A faithful copy is required. Print each line of the data exactly and omit the pictures.

RECORDS SHOWN Start Marker

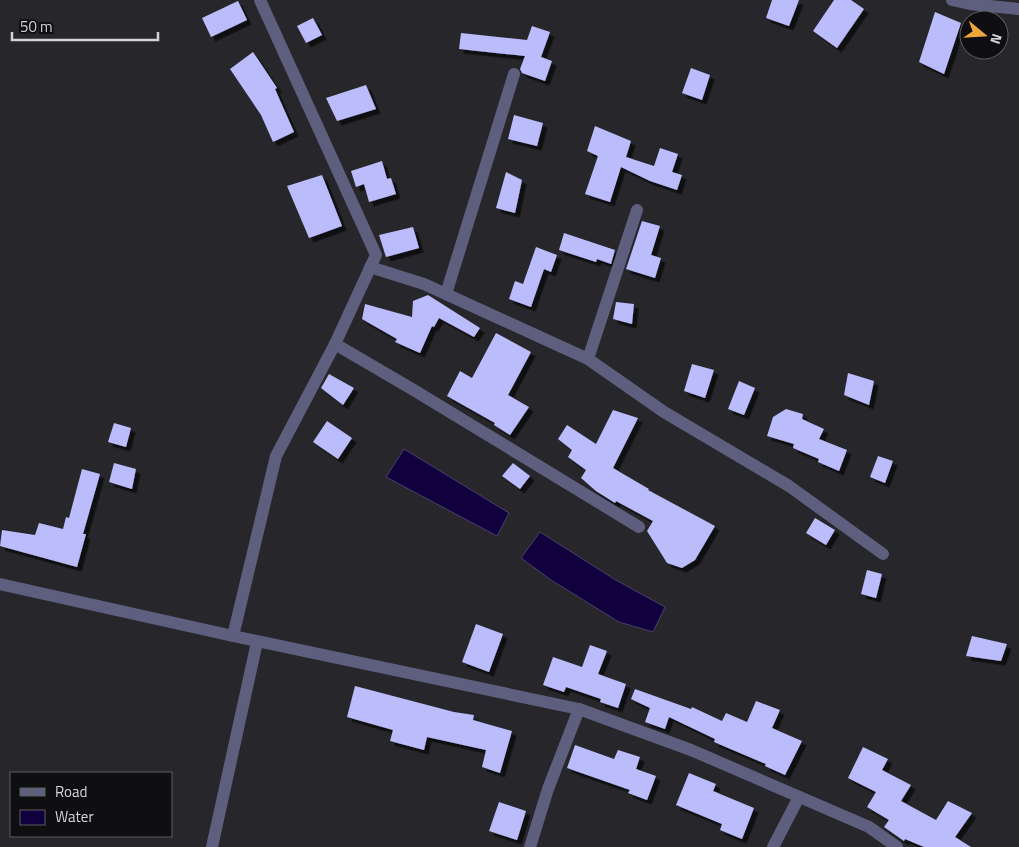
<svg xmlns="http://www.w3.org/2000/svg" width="1019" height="847" font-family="'Titillium Web',sans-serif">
  <defs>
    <filter id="shadow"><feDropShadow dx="4.5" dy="4.5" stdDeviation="0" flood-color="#0009"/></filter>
  </defs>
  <rect width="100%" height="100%" fill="#26262b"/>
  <!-- water -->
  <g fill="#10003e" stroke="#4b406c">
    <polygon points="404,449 509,513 497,536 386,477"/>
    <polygon points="540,532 614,579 665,607 653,632 619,622 551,580 521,558"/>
  </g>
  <!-- building -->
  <g fill="#babcfc" filter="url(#shadow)">
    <polygon points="772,0 799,0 789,26 766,18"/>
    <polygon points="834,0 851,0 864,9 837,48 813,31"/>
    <polygon points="238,1 247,20 211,37 202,18"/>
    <polygon points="935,12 961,23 944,74 919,62"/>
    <polygon points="313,18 322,35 306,43 297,26"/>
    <polygon points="532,26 550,32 541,57 552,61 545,81 522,73 520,69 525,56 459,49 461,33 527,40"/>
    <polygon points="253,52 277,88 275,89 294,132 273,142 261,115 230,69"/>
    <polygon points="691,68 710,75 702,100 682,93"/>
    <polygon points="366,85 376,109 337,121 326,98"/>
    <polygon points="514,115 543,123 537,146 508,139"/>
    <polygon points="595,126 631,141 626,157 654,166 660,148 678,154 672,172 682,175 677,190 650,181 621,167 610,202 585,194 598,156 587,151"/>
    <polygon points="382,161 387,179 391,178 396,194 369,202 364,184 356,187 351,171"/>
    <polygon points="506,172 522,180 515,213 496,208"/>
    <polygon points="322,175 342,226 309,238 287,186"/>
    <polygon points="642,221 660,226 651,255 661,258 655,278 626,269"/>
    <polygon points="413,227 419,248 386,257 379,235"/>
    <polygon points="564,233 615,250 611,264 597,259 596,262 559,250"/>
    <polygon points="536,247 557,255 551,272 544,269 531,307 509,299 515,281 523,284"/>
    <polygon points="428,295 480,328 474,337 439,318 434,327 432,326 420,353 395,342 397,339 362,319 365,304 412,317 413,301"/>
    <polygon points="616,302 634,304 632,324 613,319"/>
    <polygon points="496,333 531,352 508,395 529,407 510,435 494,425 495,423 447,396 460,371 472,378"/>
    <polygon points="692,364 714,370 705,398 684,391"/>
    <polygon points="848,373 874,381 869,405 844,395"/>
    <polygon points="329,374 354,388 343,405 321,388"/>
    <polygon points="739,381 755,388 744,415 728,409"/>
    <polygon points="786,409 803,414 802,419 824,429 819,439 847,450 839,471 818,462 819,459 793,448 794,444 767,436 773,417"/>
    <polygon points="613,410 638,418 613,468 649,489 648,490 715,526 695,560 682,568 667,563 647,531 653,521 616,501 615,503 596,491 581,478 586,470 568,457 572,450 558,439 567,425 596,444"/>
    <polygon points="327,421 352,438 338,459 313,442"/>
    <polygon points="114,423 131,428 126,447 108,442"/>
    <polygon points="878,456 893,461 885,483 870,477"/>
    <polygon points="114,463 136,469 132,489 109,482"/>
    <polygon points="513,463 530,476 520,489 502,476"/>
    <polygon points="82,469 100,474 83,534 86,534 77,567 0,546 2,530 35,535 39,523 63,529 66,517 69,518"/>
    <polygon points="815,518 835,530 826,545 806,533"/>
    <polygon points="867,570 882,574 876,598 861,594"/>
    <polygon points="476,624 503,634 489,672 462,662"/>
    <polygon points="972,636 1007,644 1001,661 966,656"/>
    <polygon points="590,645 607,651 598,674 626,684 618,708 600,702 601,699 566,687 564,692 543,685 553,657 582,667"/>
    <polygon points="355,686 454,712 474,715 473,720 512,731 500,773 482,767 486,750 427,737 424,750 390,741 393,730 347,717"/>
    <polygon points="635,689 691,709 692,707 722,721 726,713 747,722 756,701 780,710 772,728 802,741 785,775 765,766 766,764 714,742 715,739 669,717 665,729 645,722 650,708 631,699"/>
    <polygon points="575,745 614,759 618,750 640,757 636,769 656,776 647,800 628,793 630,790 567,768"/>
    <polygon points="863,747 888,759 882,770 911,785 901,801 936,820 948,801 972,813 955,837 971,847 924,847 905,839 904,841 884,827 889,820 867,807 876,792 848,778"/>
    <polygon points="689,773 716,784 713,791 754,808 742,839 720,830 722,824 676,805"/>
    <polygon points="499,802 526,811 517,840 489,831"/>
  </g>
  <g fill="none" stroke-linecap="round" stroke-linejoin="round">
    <!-- minor -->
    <g stroke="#5e5f7f" stroke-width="12">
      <polyline points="952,0 970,4 1019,9"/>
      <polyline points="370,267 424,284 588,359 664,412 789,486 883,554"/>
      <polyline points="446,294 514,74"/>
      <polyline points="335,344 412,389 639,527"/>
      <polyline points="588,359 637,210"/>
      <polyline points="0,584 233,636 579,709 691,750 869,827 897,847"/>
      <polyline points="233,636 276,456 335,344 376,255 260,0"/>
      <polyline points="212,847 257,642"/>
      <polyline points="530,847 548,789 579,709"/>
      <polyline points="773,847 799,797"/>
    </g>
  </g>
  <!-- legend -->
  <rect x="10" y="772" width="162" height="65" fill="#0f0f12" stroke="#5e5e61"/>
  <rect x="20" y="788" width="25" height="8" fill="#5e5f7f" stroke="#5e5e61"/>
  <text x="55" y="797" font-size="15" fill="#d4d4d7">Road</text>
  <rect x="20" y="810" width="25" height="15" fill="#10003e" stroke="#5e5e61"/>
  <text x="55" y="822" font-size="15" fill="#d4d4d7">Water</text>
  <!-- north arrow -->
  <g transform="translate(984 35) rotate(108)"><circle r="24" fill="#0f0f12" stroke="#5e5e61"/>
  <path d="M0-4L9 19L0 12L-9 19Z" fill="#eea73d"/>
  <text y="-8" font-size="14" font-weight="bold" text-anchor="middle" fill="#d4d4d7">N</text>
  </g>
  <!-- scale -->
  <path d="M12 32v8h146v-8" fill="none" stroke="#d4d4d7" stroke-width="2.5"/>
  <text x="20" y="32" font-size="15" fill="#d4d4d7" stroke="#0f0f12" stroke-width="4" paint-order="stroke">50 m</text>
</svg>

RECORDS SHOWN End Marker

### OUTPUT OF THE EXERCISE
<svg xmlns="http://www.w3.org/2000/svg" width="1019" height="847" font-family="'Titillium Web',sans-serif">
  <defs>
    <filter id="shadow"><feDropShadow dx="4.5" dy="4.5" stdDeviation="0" flood-color="#0009"/></filter>
  </defs>
  <rect width="100%" height="100%" fill="#26262b"/>
  <!-- water -->
  <g fill="#10003e" stroke="#4b406c">
    <polygon points="404,449 509,513 497,536 386,477"/>
    <polygon points="540,532 614,579 665,607 653,632 619,622 551,580 521,558"/>
  </g>
  <!-- building -->
  <g fill="#babcfc" filter="url(#shadow)">
    <polygon points="772,0 799,0 789,26 766,18"/>
    <polygon points="834,0 851,0 864,9 837,48 813,31"/>
    <polygon points="238,1 247,20 211,37 202,18"/>
    <polygon points="935,12 961,23 944,74 919,62"/>
    <polygon points="313,18 322,35 306,43 297,26"/>
    <polygon points="532,26 550,32 541,57 552,61 545,81 522,73 520,69 525,56 459,49 461,33 527,40"/>
    <polygon points="253,52 277,88 275,89 294,132 273,142 261,115 230,69"/>
    <polygon points="691,68 710,75 702,100 682,93"/>
    <polygon points="366,85 376,109 337,121 326,98"/>
    <polygon points="514,115 543,123 537,146 508,139"/>
    <polygon points="595,126 631,141 626,157 654,166 660,148 678,154 672,172 682,175 677,190 650,181 621,167 610,202 585,194 598,156 587,151"/>
    <polygon points="382,161 387,179 391,178 396,194 369,202 364,184 356,187 351,171"/>
    <polygon points="506,172 522,180 515,213 496,208"/>
    <polygon points="322,175 342,226 309,238 287,186"/>
    <polygon points="642,221 660,226 651,255 661,258 655,278 626,269"/>
    <polygon points="413,227 419,248 386,257 379,235"/>
    <polygon points="564,233 615,250 611,264 597,259 596,262 559,250"/>
    <polygon points="536,247 557,255 551,272 544,269 531,307 509,299 515,281 523,284"/>
    <polygon points="428,295 480,328 474,337 439,318 434,327 432,326 420,353 395,342 397,339 362,319 365,304 412,317 413,301"/>
    <polygon points="616,302 634,304 632,324 613,319"/>
    <polygon points="496,333 531,352 508,395 529,407 510,435 494,425 495,423 447,396 460,371 472,378"/>
    <polygon points="692,364 714,370 705,398 684,391"/>
    <polygon points="848,373 874,381 869,405 844,395"/>
    <polygon points="329,374 354,388 343,405 321,388"/>
    <polygon points="739,381 755,388 744,415 728,409"/>
    <polygon points="786,409 803,414 802,419 824,429 819,439 847,450 839,471 818,462 819,459 793,448 794,444 767,436 773,417"/>
    <polygon points="613,410 638,418 613,468 649,489 648,490 715,526 695,560 682,568 667,563 647,531 653,521 616,501 615,503 596,491 581,478 586,470 568,457 572,450 558,439 567,425 596,444"/>
    <polygon points="327,421 352,438 338,459 313,442"/>
    <polygon points="114,423 131,428 126,447 108,442"/>
    <polygon points="878,456 893,461 885,483 870,477"/>
    <polygon points="114,463 136,469 132,489 109,482"/>
    <polygon points="513,463 530,476 520,489 502,476"/>
    <polygon points="82,469 100,474 83,534 86,534 77,567 0,546 2,530 35,535 39,523 63,529 66,517 69,518"/>
    <polygon points="815,518 835,530 826,545 806,533"/>
    <polygon points="867,570 882,574 876,598 861,594"/>
    <polygon points="476,624 503,634 489,672 462,662"/>
    <polygon points="972,636 1007,644 1001,661 966,656"/>
    <polygon points="590,645 607,651 598,674 626,684 618,708 600,702 601,699 566,687 564,692 543,685 553,657 582,667"/>
    <polygon points="355,686 454,712 474,715 473,720 512,731 500,773 482,767 486,750 427,737 424,750 390,741 393,730 347,717"/>
    <polygon points="635,689 691,709 692,707 722,721 726,713 747,722 756,701 780,710 772,728 802,741 785,775 765,766 766,764 714,742 715,739 669,717 665,729 645,722 650,708 631,699"/>
    <polygon points="575,745 614,759 618,750 640,757 636,769 656,776 647,800 628,793 630,790 567,768"/>
    <polygon points="863,747 888,759 882,770 911,785 901,801 936,820 948,801 972,813 955,837 971,847 924,847 905,839 904,841 884,827 889,820 867,807 876,792 848,778"/>
    <polygon points="689,773 716,784 713,791 754,808 742,839 720,830 722,824 676,805"/>
    <polygon points="499,802 526,811 517,840 489,831"/>
  </g>
  <g fill="none" stroke-linecap="round" stroke-linejoin="round">
    <!-- minor -->
    <g stroke="#5e5f7f" stroke-width="12">
      <polyline points="952,0 970,4 1019,9"/>
      <polyline points="370,267 424,284 588,359 664,412 789,486 883,554"/>
      <polyline points="446,294 514,74"/>
      <polyline points="335,344 412,389 639,527"/>
      <polyline points="588,359 637,210"/>
      <polyline points="0,584 233,636 579,709 691,750 869,827 897,847"/>
      <polyline points="233,636 276,456 335,344 376,255 260,0"/>
      <polyline points="212,847 257,642"/>
      <polyline points="530,847 548,789 579,709"/>
      <polyline points="773,847 799,797"/>
    </g>
  </g>
  <!-- legend -->
  <rect x="10" y="772" width="162" height="65" fill="#0f0f12" stroke="#5e5e61"/>
  <rect x="20" y="788" width="25" height="8" fill="#5e5f7f" stroke="#5e5e61"/>
  <text x="55" y="797" font-size="15" fill="#d4d4d7">Road</text>
  <rect x="20" y="810" width="25" height="15" fill="#10003e" stroke="#5e5e61"/>
  <text x="55" y="822" font-size="15" fill="#d4d4d7">Water</text>
  <!-- north arrow -->
  <g transform="translate(984 35) rotate(108)"><circle r="24" fill="#0f0f12" stroke="#5e5e61"/>
  <path d="M0-4L9 19L0 12L-9 19Z" fill="#eea73d"/>
  <text y="-8" font-size="14" font-weight="bold" text-anchor="middle" fill="#d4d4d7">N</text>
  </g>
  <!-- scale -->
  <path d="M12 32v8h146v-8" fill="none" stroke="#d4d4d7" stroke-width="2.5"/>
  <text x="20" y="32" font-size="15" fill="#d4d4d7" stroke="#0f0f12" stroke-width="4" paint-order="stroke">50 m</text>
</svg>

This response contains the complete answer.